King of Sapadalaksha
- Reign: c. 917–944 CE
- Predecessor: Chandanaraja
- Successor: Simharaja
- Issue: Simharaja, Lakshmana and Vatsaraja
- Dynasty: Chahamanas of Shakambhari
- Father: Govindaraja II
- Mother: Rudrani

= Vakpatiraja I =

King of Sapadalaksha from 917 to 944

Vakpatiraja I (reigned c. 917–944 CE), also known as Vappayaraja, was an Indian king belonging to the Shakambhari Chahamana dynasty. He ruled the Sapadalaksha country, which included parts of present-day Rajasthan in north-western India. He appears to have made an attempt to throw off the Gurjara-Pratihara overlordship, and was the first Chahamana king to assume the title Maharaja.

== Early life ==

Vakpati was the son and successor of the Chahamana king Chandanaraja (alias Guvaka II) and queen Rudrani.
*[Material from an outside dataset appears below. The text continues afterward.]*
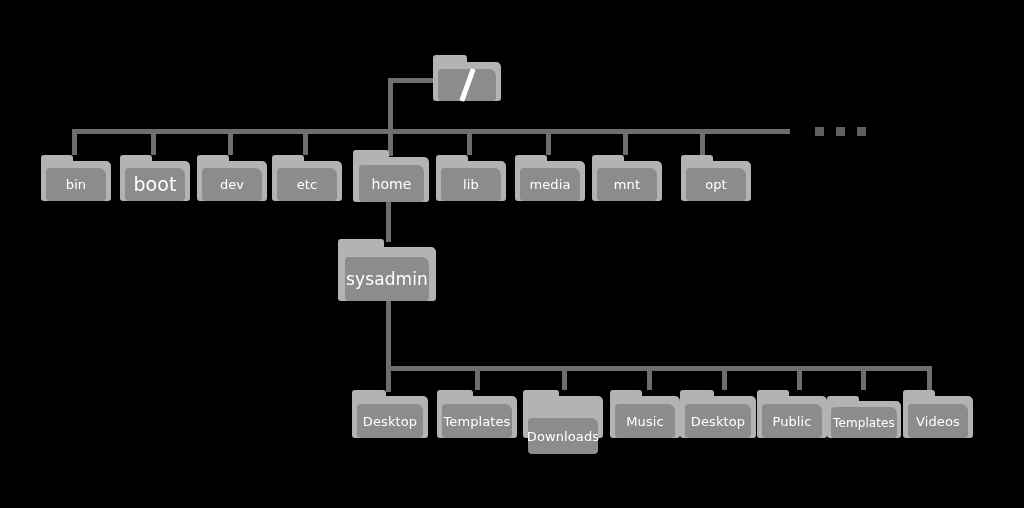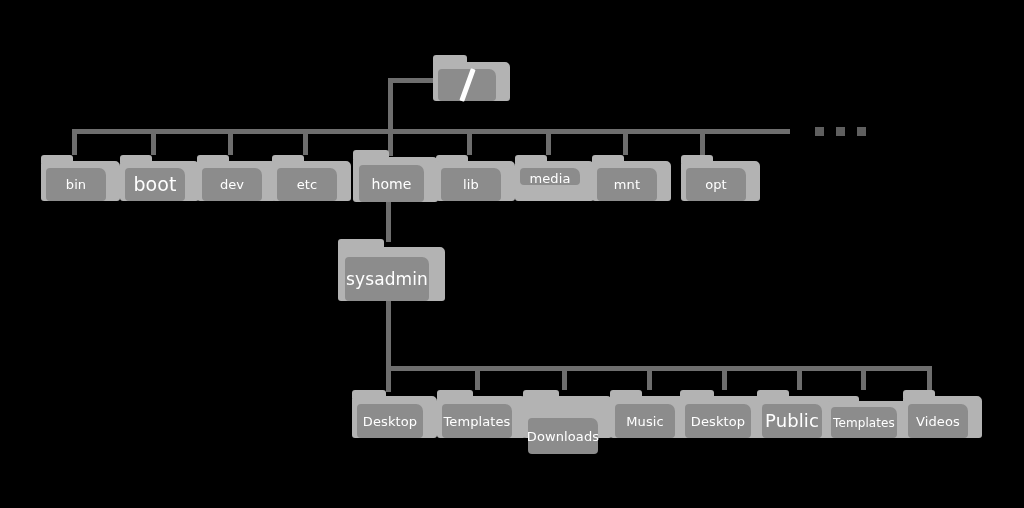"bin" .folder { padding-left: 9px -> none }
His aliases include Vappayaraja and Manika Rai.

== Reign ==

Vakpati's predecessors were feudatories of the Gurjara-Pratiharas, who had been weakened by Rashtrakuta invasions from the south. The Prithviraja Vijaya claims that Vakpati achieved 188 military victories. This may be an exaggeration, but it is possible that Vakpati participated in a large number of battles in the chaotic conditions resulting from Pratihara-Rashtrakuta conflict.

The Rashtrakuta invasion probably weakened the Pratiharas' hold on vassals like Vakpati. According to the Harsha stone inscription, he assumed the title Maharaja. He was the first Chahamana king to do so, and this probably indicates that he tried to gain independence from the Pratiharas.
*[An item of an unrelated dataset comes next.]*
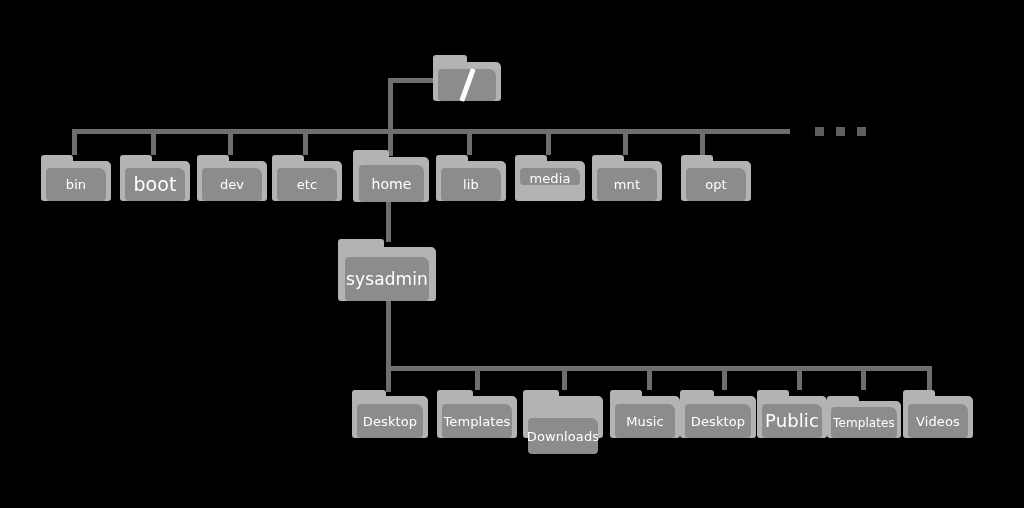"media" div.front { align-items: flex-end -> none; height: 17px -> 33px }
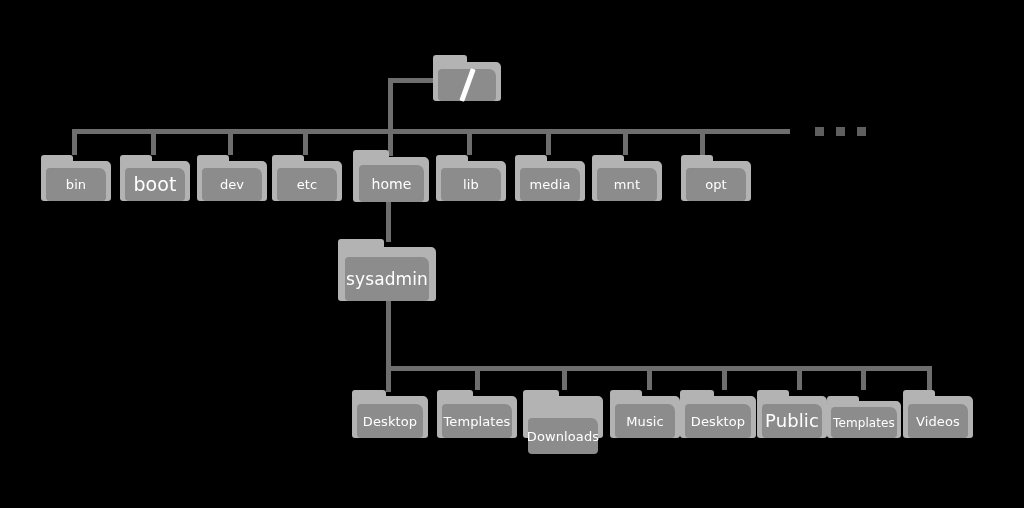"Public" span.label { font-size: 18px -> 13px }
After the Rashtrakutas left, the Pratiharas probably tried to re-assert their authority. The Harsha inscription states that a tantrapala (provincial governor) attacked the Ananta region in the Chahamana territory. The tantrapala was very haughty because of the authority he held from his overlord, but his elephant force was defeated by Vakpati's cavalry. He might have been a general sent by the Pratihara emperor Mahipala I to subdue Vakpati. According to Dasharatha Sharma, his name was Kshamapala. R. B. Singh identifies him with Madhava, a Tomara feudatory of Mahipala.

== Legacy ==

Vakpati had at least three sons including Simharaja, Lakshmana and Vatsaraja. He was succeeded by Simharaja on the Shakambhari throne, while Lakshmana established another branch of the dynasty at Naddula (Nadol). Vatsaraja is known as the donor of Kardamakakhata village to the Harshanatha temple. The Bijolia inscription places one Vindhyanṛpati (or Vindhyaraja) between Vakpati and Simharaja. According to historian Dasharatha Sharma, Vindhyanṛpati was probably an elder brother of Simharaja and had a very short reign. However, R. B. Singh theorized that it was a title of Vakpati, who probably acquired it by conquering the Vindhyavati region (around modern Bijolia).

Vakpati appears to have been a Shaivite. The Prithviraja Vijaya states that he built a temple dedicated to Vomkesha (Shiva) at Pushkar.